Dentistry 3000 (Nov 2024)
Management of Gingival Enlargement during Orthodontic Treatment by Diode Lasers versus Conventional Method
Abstract
Objective: The aim of this study was to assess the efficacy of diode lasers (810-980 nm) in treating gingival enlargement caused by orthodontic appliances. Additionally, to compare the outcomes of diode laser treatment with the conventional method (scalpel) in managing gingival enlargement. Materials and Methods: For this study, a total of 20 patients ranging in age from 14 to 28 years old were included. These individuals were divided into two groups: the laser group and the conventional group. In the laser group, surgery was performed on 10 patients using an 810–980 nm diode laser in continuous wave mode with energy settings of 1.5–2 watts.
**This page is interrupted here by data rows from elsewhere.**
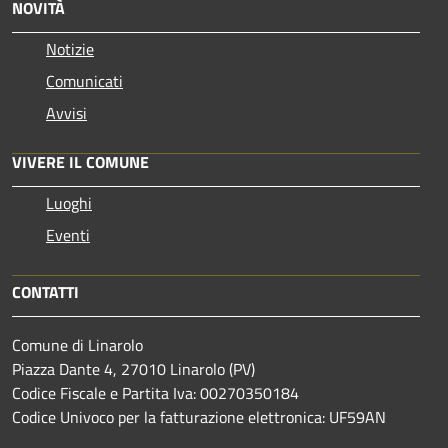
NOVITÀ
Notizie
Comunicati
Avvisi
VIVERE IL COMUNE
Luoghi
Eventi
CONTATTI
Comune di Linarolo
Piazza Dante 4, 27010 Linarolo (PV)
Codice Fiscale e Partita Iva: 00270350184
Codice Univoco per la fatturazione elettronica: UF59AN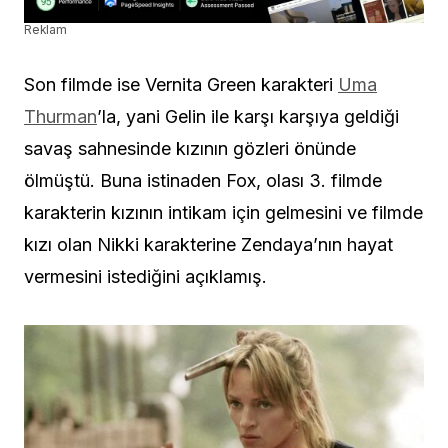
Reklam
Son filmde ise Vernita Green karakteri
Uma
Thurman
’la, yani Gelin ile karşı karşıya geldiği
savaş sahnesinde kızının gözleri önünde
ölmüştü. Buna istinaden Fox, olası 3. filmde
karakterin kızının intikam için gelmesini ve filmde
kızı olan Nikki karakterine Zendaya’nın hayat
vermesini istediğini açıklamış.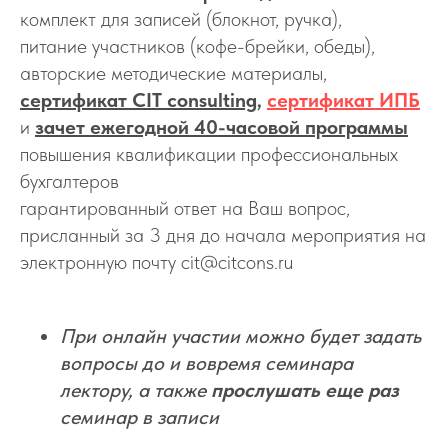
комплект для записей (блокнот, ручка),
питание участников (кофе-брейки, обеды),
авторские методические материалы,
сертификат CIT consulting
,
сертификат ИПБ
и
зачет ежегодной 40-часовой программы
повышения квалификации профессиональных
бухгалтеров
гарантированный ответ на Ваш вопрос,
присланный за 3 дня до начала мероприятия на
электронную почту cit@citcons.ru
При онлайн участии можно будет задать
вопросы до и вовремя семинара
лектору, а также
прослушать еще раз
семинар в записи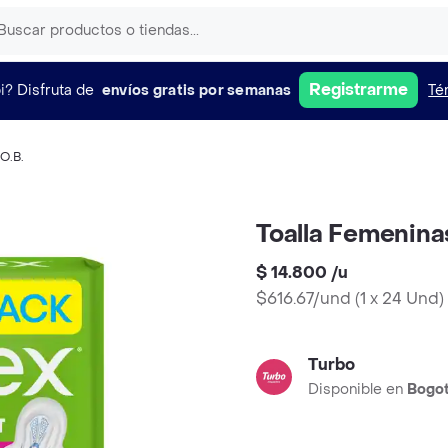
Registrarme
i?
Disfruta de
envíos gratis por semanas
Té
O.B.
Toalla Femenina
$ 14.800
/
u
$616.67/und
(
1 x 24 Und
)
Turbo
Disponible en
Bogo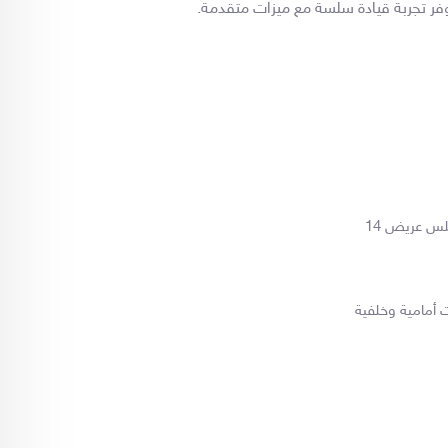
س عريض 14
ت أمامية وخلفية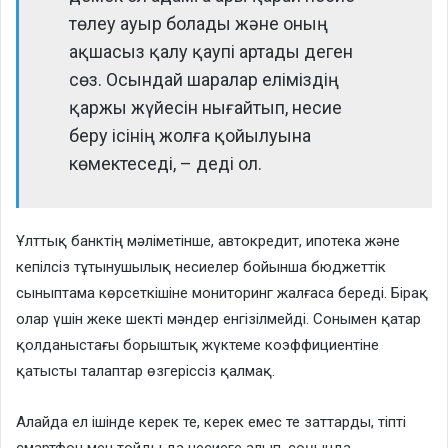
төлеу ауыр болады және оның
ақшасыз қалу қаупі артады деген
сөз. Осындай шаралар еліміздің
қаржы жүйесін нығайтып, несие
беру ісінің жолға қойылуына
көмектеседі, – деді ол.
Ұлттық банктің мәліметінше, автокредит, ипотека және
кепілсіз тұтынушылық несиелер бойынша бюджеттік
сыныптама көрсеткішіне мониторинг жалғаса береді. Бірақ
олар үшін жеке шекті мәндер енгізілмейді. Сонымен қатар
қолданыстағы борыштық жүктеме коэффициентіне
қатысты талаптар өзгеріссіз қалмақ.
Алайда ел ішінде керек те, керек емес те заттарды, тіпті
смартфон мен тойды да несиеге алып, соңында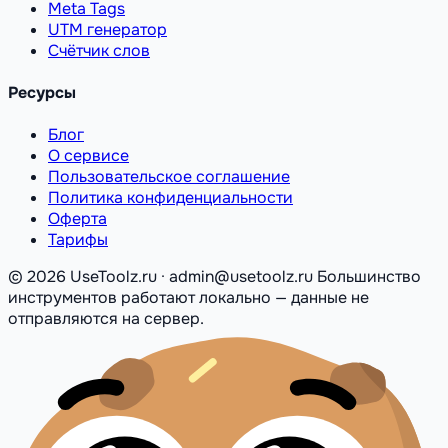
Meta Tags
UTM генератор
Счётчик слов
Ресурсы
Блог
О сервисе
Пользовательское соглашение
Политика конфиденциальности
Оферта
Тарифы
© 2026 UseToolz.ru · admin@usetoolz.ru
Большинство
инструментов работают локально — данные не
отправляются на сервер.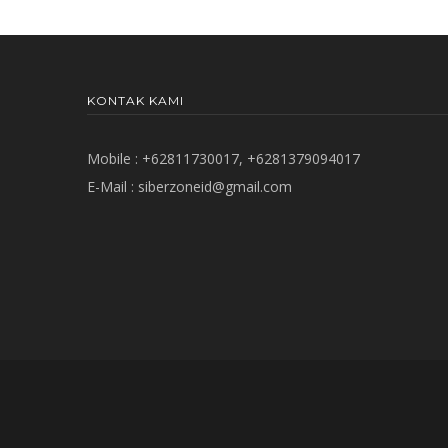
KONTAK KAMI
Mobile : +62811730017, +6281379094017
E-Mail :
siberzoneid@gmail.com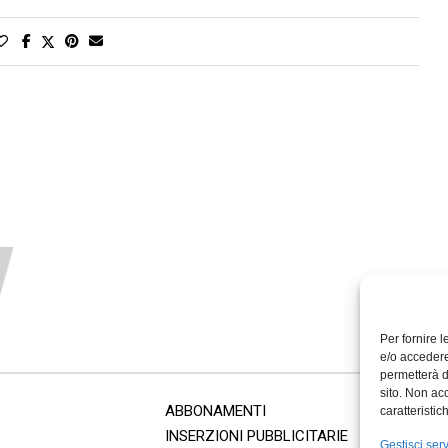
Per fornire 
e/o accedere
permetterà d
sito. Non ac
ABBONAMENTI
caratteristic
INSERZIONI PUBBLICITARIE
Gestisci serv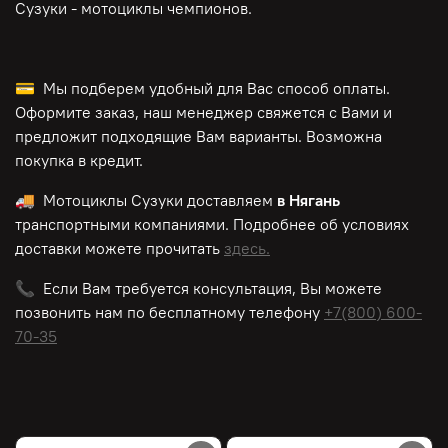
Сузуки - мотоциклы чемпионов.
💳 Мы подберем удобный для Вас способ оплаты.
Оформите заказ, наш менеджер свяжется с Вами и
предложит подходящие Вам варианты. Возможна
покупка в кредит.
🚚 Мотоциклы Сузуки доставляем
в Нягань
транспортными компаниями. Подробнее об условиях
доставки можете прочитать
здесь.
📞 Если Вам требуется консультация, Вы можете
позвонить нам по
бесплатному
телефону
+7(800) 600-
70-35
On the other hand, the conventional group also consisted of 10 patients who underwent gingival enlargement management due to an orthodontic appliance using a scalpel. To assess pain and discomfort, patients were provided with a questionnaire to record their experiences daily for the first seven days following the surgery. Pain and discomfort were evaluated using a verbal rating scale. During follow-up visits, plaque index, bleeding on probing, healing, and swelling were assessed. Additionally, the duration of the surgery and bleeding scores were recorded during the surgical procedure. Results: The initial postoperative bleeding score was significantly lower in the laser group compared to the conventional group. The duration of the procedure was shorter in the laser group than in the conventional group. Additionally, the laser group exhibited lower levels of PI and BOP percentages compared to the conventional group. Notably, there was a significant different in the percentage of BOP, with a P=0.03 in the first week, and a P=0.002 in the fourth week, as determined by T-tests. When comparing individuals in the laser group to those in the conventional group, it was observed that the pain and discomfort scores decreased. Furthermore, the swelling score was significantly lower in the laser group compared to the conventional group, particularly in the third week (Chi square statistic = 4.9, P=0.05). Lastly, there was a significant variation in healing scores in the laser group throughout all weeks of follow-up, as indicated by the T-test (P< 0.05). Conclusion: Based on the results obtained, it can be concluded that diode lasers operating within the range of 810-980 nm, when set at the appropriate power level, prove to be an effective method for managing gingal enlargement caused by orthodontic appliances.